··· Textauszug

Nichtangriffspakt mit den allzu willfährigen deutschen Partnern abschließen. Dieses Dokument gehört nach dem Urteil des Historikers Michael Freund zu den großen und schrecklichen Dokumenten der Weltgeschichte. Nicht der verlautbarte Text, sondern das erst 1945 bekanntgewordene Geheimprotokoll enthält den Satz: „Für den Fall einer territorial-politischen Umgestaltung der zum politischen Staat gehörenden Gebiete seien die beiderseitigen Interessen entlang der Flüsse Narew, Weichsel und San abzugrenzen.“ Im gleichen Punkt 2 legte Stalin die historische Falle aus: „Die Frage, ob die beiderseitigen Interessen die Erhaltung eines unabhängigen polnischen Staates erwünscht sein lassen und wie dieser Staat abzugrenzen wäre, kann endgültig erst im Laufe der weiteren politischen Entwicklung geklärt werden."

······

Aufgabenstellung » Führen Sie den Textauszug über den Nichtangriffspakt und sein Geheimprotokoll im Anschluss an dessen letzten Satz fort. Die Datensätze haben mit dem Textauszug nichts zu tun.

··· Bereitgestellte Datensätze

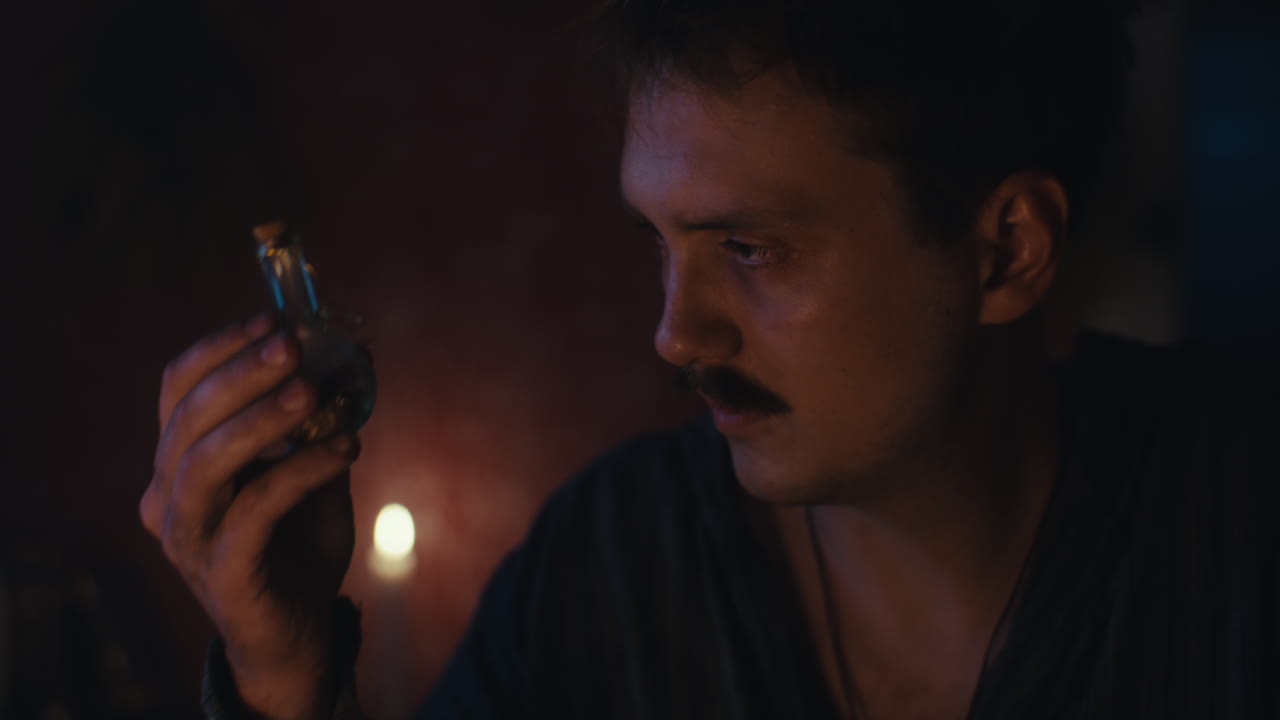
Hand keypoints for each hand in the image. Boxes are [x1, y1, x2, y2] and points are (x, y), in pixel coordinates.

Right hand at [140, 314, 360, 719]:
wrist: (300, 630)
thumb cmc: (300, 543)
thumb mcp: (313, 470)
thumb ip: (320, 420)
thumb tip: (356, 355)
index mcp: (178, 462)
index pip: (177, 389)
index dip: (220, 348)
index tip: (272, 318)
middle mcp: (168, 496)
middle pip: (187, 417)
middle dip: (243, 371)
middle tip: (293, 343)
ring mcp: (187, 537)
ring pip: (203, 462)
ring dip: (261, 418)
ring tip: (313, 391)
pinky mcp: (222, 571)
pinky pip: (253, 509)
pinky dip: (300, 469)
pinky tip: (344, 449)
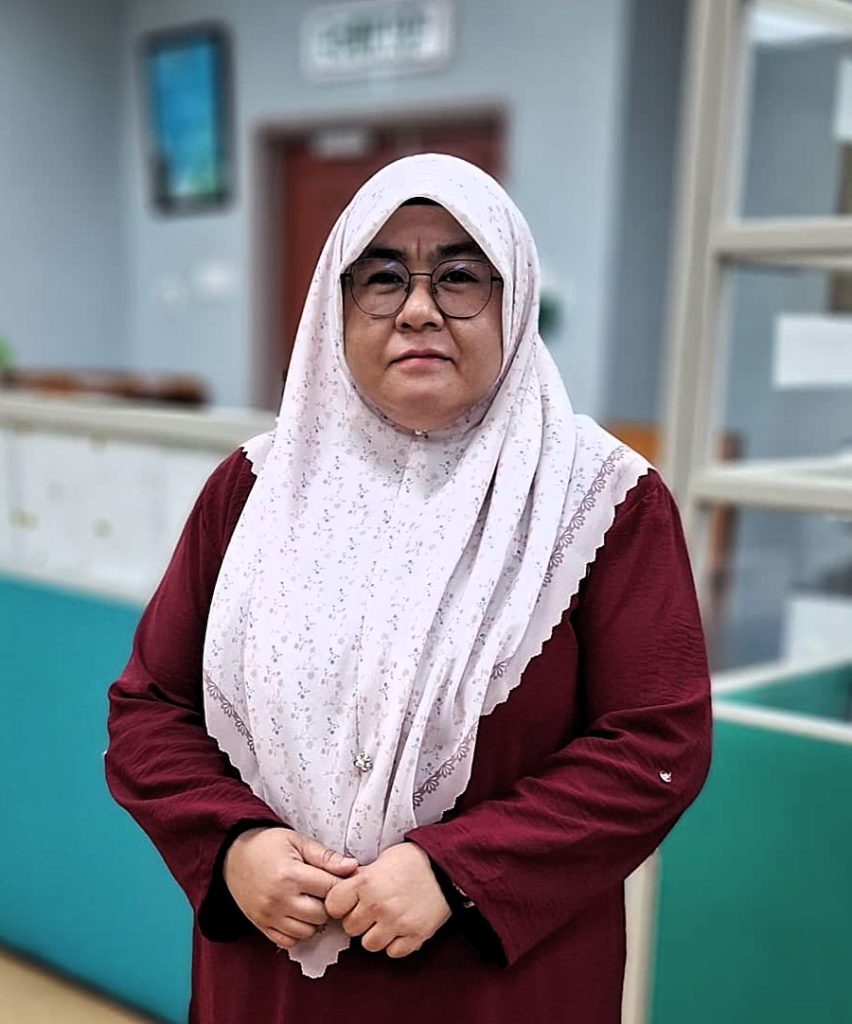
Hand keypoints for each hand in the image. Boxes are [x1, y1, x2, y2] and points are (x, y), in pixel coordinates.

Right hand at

······
··· Bereitgestellte Datensätze

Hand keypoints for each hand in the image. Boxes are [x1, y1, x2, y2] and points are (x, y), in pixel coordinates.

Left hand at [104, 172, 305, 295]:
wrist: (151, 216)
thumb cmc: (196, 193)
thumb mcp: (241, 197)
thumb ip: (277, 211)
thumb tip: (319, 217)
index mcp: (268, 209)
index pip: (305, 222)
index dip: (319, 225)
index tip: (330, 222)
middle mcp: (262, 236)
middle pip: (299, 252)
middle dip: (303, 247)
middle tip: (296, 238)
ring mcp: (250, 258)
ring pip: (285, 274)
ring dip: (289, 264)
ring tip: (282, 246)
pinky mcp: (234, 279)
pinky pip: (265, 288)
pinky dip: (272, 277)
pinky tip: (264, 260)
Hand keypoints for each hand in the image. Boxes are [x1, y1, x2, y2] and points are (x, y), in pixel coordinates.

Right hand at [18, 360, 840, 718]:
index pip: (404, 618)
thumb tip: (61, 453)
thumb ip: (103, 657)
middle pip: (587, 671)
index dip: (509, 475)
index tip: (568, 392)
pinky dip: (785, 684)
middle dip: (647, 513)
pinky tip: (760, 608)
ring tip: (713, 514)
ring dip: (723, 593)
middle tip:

······
··· Bereitgestellte Datensätze

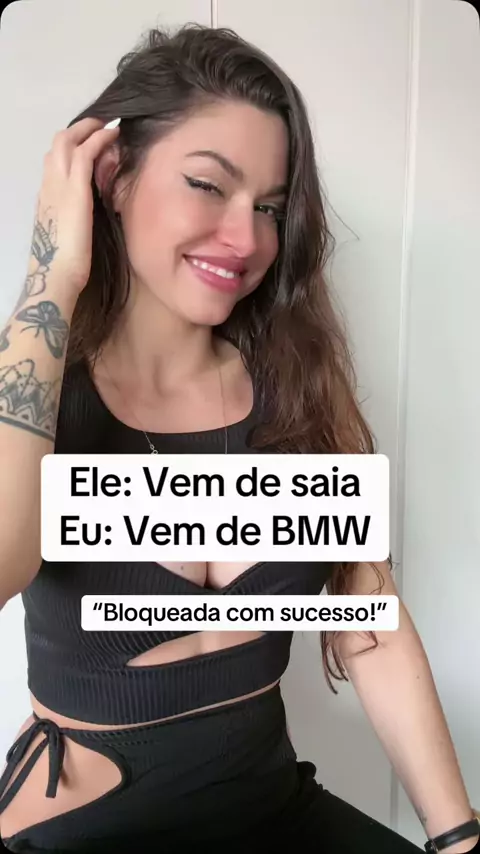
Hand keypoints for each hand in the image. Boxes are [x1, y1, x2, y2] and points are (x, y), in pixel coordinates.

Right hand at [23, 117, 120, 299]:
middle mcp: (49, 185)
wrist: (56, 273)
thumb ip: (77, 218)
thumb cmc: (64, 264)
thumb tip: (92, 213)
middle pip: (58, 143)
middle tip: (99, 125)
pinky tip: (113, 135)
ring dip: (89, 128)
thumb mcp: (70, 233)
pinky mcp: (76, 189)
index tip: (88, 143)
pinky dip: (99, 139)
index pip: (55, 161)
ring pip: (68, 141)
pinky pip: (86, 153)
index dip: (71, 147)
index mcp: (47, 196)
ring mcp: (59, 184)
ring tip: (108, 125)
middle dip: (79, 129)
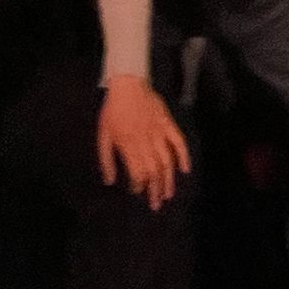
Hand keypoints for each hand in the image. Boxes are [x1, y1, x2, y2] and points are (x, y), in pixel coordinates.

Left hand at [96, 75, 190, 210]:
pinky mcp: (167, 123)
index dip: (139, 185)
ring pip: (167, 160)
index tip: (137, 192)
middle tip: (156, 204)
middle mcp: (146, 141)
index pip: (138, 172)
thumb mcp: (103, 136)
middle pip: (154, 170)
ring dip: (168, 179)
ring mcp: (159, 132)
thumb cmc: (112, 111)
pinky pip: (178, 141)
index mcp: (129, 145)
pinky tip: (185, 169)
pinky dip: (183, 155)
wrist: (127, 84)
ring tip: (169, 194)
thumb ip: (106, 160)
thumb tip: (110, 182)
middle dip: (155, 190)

······

Musterlösung »
Damit war, vorausgesetzt, daß die Westmächte nicht eingriffen, dem deutschen Vordringen freie Bahn gegeben und der historische Sicherheitsgürtel, den man 1919 zwischen Mitteleuropa und Rußland aufbauen wollte, im Eckpfeiler Polen durchbrochen. „Der Weg wurde geöffnet, der die Rote Armee bis nach Berlin und die mitteldeutsche Gebirgsschwelle führen sollte“, und man könnte ergänzen, daß damit auch der Einbruch der russischen Macht in das Donaubecken eingeleitet wurde. In der Rede vor den Befehlshabern am 22. August, die in zwei

Fassungen erhalten ist, erklärte Hitler, auch das Risiko eines Krieges mit den Westmächten auf sich zu nehmen, obgleich Chamberlain in einem Brief vom gleichen Datum unter dem Eindruck des bevorstehenden Abschlusses des deutsch- sowjetischen Abkommens die deutsche Regierung davor warnte, die britische Position falsch zu bewerten, wie dies 1914 geschehen war: „Seiner Majestät Regierung ist entschlossen, dafür zu sorgen, daß im vorliegenden Fall kein solches tragisches Mißverständnis entsteht.“ Sicherlich batte der Reichskanzler auch den aus dem Jahre 1937 stammenden warnenden Bericht des deutschen Militärattaches in London, Freiherrn Geyr von Schweppenburg, gelesen und nicht beachtet, in dem es klar hieß, daß bis Ende 1938 (Abschluß des wesentlichen Teiles der englischen Luft- und Seerüstung) in Europa territoriale Vorteile zugunsten Deutschlands zugestanden oder geduldet werden würden. „Es schiene jedoch nicht möglich, einen Krieg gegen das britische Reich zu gewinnen, sobald die britische Heimatluftwaffe stark genug war, gemeinsam mit den Vereinigten Staaten das Glacis des Mutterlandes zu schützen.“ Alle Warnungen und Versuche blieben erfolglos. Selbst der Schritt Großbritanniens, Polen in letzter Stunde an den Verhandlungstisch zu bringen und eventuell durch den Mantel einer internationalen Garantie zu schützen, scheiterte.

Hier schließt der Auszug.